▸ Source extract:
# # # # # # #

# Mag options for Llama .380 III-A



## cynric

I have been given a Llama .380 III-A and I am trying to find additional magazines for it. I am not too familiar with it and I do not see a date anywhere on the packaging. I have read that there are two different types -- one with a wide base and one that is narrow. Mine does have a small lip; which apparently implies the wide base. If anyone has any suggestions on a reputable company to order the appropriate item, I would be greatly appreciative.

If there is some bit of information necessary to determine what is needed, please ask and I will see what I can find. Thank you.

EDIT: I did not mention, but the mag I have is 7 rounds.


----------



## cynric

Ok, how about a different approach? ProMag from gunaccessories.com? It's not clear whether the lip is an issue or not. They aren't expensive to try, but I'd rather not roast 20 bucks either.

# # # # # # #

▸ Required task 1:
Translate this sentence from the pistol magazine thread into German: "I am not too familiar with it and I do not see a date anywhere on the packaging."
The thread above has no connection to the rows that follow it.

# # # # # # #

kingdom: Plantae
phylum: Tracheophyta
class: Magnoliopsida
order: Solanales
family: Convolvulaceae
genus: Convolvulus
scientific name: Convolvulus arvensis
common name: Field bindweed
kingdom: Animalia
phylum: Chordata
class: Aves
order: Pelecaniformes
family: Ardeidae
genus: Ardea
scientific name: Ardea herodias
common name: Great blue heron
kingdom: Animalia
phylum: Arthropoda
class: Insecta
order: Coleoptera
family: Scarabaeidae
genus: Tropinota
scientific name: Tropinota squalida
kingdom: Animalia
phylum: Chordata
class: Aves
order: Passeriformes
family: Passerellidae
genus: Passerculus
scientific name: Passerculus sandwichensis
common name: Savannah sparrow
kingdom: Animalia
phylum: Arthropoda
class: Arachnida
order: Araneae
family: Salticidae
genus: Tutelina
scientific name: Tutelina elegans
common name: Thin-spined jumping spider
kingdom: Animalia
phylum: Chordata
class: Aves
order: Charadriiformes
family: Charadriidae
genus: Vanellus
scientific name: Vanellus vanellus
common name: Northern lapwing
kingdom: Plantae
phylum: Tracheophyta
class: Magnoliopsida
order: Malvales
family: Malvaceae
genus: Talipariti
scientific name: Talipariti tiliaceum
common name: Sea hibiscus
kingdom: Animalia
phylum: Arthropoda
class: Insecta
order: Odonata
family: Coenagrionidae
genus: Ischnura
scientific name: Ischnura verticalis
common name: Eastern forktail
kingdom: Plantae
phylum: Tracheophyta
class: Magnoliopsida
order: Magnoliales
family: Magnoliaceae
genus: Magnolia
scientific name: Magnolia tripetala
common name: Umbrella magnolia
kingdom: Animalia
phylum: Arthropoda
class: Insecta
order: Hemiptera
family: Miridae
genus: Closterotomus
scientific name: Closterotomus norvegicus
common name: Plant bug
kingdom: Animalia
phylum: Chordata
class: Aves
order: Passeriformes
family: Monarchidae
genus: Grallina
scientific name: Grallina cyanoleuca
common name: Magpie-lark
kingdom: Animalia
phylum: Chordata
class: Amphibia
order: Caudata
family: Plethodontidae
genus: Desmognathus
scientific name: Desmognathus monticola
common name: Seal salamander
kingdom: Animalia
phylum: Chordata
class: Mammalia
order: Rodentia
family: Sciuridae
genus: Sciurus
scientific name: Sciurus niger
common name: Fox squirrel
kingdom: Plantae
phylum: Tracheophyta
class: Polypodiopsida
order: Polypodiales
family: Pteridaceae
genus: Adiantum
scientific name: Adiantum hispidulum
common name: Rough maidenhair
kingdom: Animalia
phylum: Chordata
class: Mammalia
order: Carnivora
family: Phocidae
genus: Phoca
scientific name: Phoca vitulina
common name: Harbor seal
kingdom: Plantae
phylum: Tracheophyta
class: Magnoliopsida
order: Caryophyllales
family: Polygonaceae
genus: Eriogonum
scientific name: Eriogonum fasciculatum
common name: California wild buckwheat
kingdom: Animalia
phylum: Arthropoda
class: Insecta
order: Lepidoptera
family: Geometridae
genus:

# # # # # # #

▸ Required task 2:
In the rows, change "common name" to "vernacular name" from the line with "genus: Sciurus" up to and including the last line of the rows. Leave everything else unchanged and give back only those lines.

▸ Full answer 1:
Ich kenne mich damit nicht besonders gut aus, und ich sehe nirgendwo auf der Verpackung ein Datum.

▸ Full answer 2:
genus: Sciurus
scientific name: Sciurus niger
vernacular name: Fox squirrel
kingdom: Plantae
phylum: Tracheophyta
class: Polypodiopsida
order: Polypodiales
family: Pteridaceae
genus: Adiantum
scientific name: Adiantum hispidulum
vernacular name: Rough maidenhair
kingdom: Animalia
phylum: Chordata
class: Mammalia
order: Carnivora
family: Phocidae
genus: Phoca
scientific name: Phoca vitulina
vernacular name: Harbor seal
kingdom: Plantae
phylum: Tracheophyta
class: Magnoliopsida
order: Caryophyllales
family: Polygonaceae
genus: Eriogonum
scientific name: Eriogonum fasciculatum
vernacular name: California wild buckwheat
kingdom: Animalia
phylum: Arthropoda
class: Insecta
order: Lepidoptera
family: Geometridae
genus:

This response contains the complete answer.